Activity>
When the records are reproduced, each one must match exactly, and no picture may be kept.

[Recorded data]
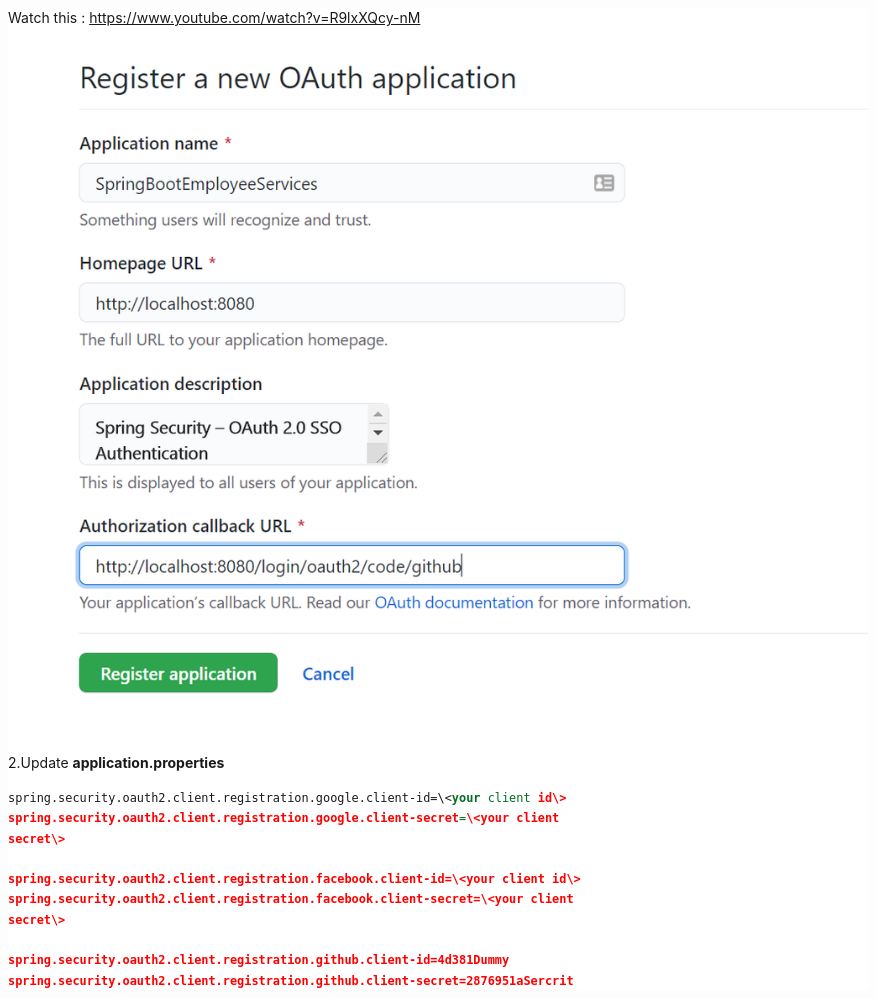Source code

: Watch this : <https://www.youtube.com/watch?v=R9lxXQcy-nM>

![](media/ca12778952ba93937102afc5d33b7127.png)




<br>



2.Update **application.properties**
```xml
spring.security.oauth2.client.registration.google.client-id=\<your client id\>
spring.security.oauth2.client.registration.google.client-secret=\<your client
secret\>

spring.security.oauth2.client.registration.facebook.client-id=\<your client id\>
spring.security.oauth2.client.registration.facebook.client-secret=\<your client
secret\>

spring.security.oauth2.client.registration.github.client-id=4d381Dummy
spring.security.oauth2.client.registration.github.client-secret=2876951aSercrit
```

Solution>
Source code

: Watch this : <https://www.youtube.com/watch?v=R9lxXQcy-nM>

![](media/ca12778952ba93937102afc5d33b7127.png)




<br>



2.Update **application.properties**
```xml
spring.security.oauth2.client.registration.google.client-id=\<your client id\>
spring.security.oauth2.client.registration.google.client-secret=\<your client
secret\>

spring.security.oauth2.client.registration.facebook.client-id=\<your client id\>
spring.security.oauth2.client.registration.facebook.client-secret=\<your client
secret\>

spring.security.oauth2.client.registration.github.client-id=4d381Dummy
spring.security.oauth2.client.registration.github.client-secret=2876951aSercrit
```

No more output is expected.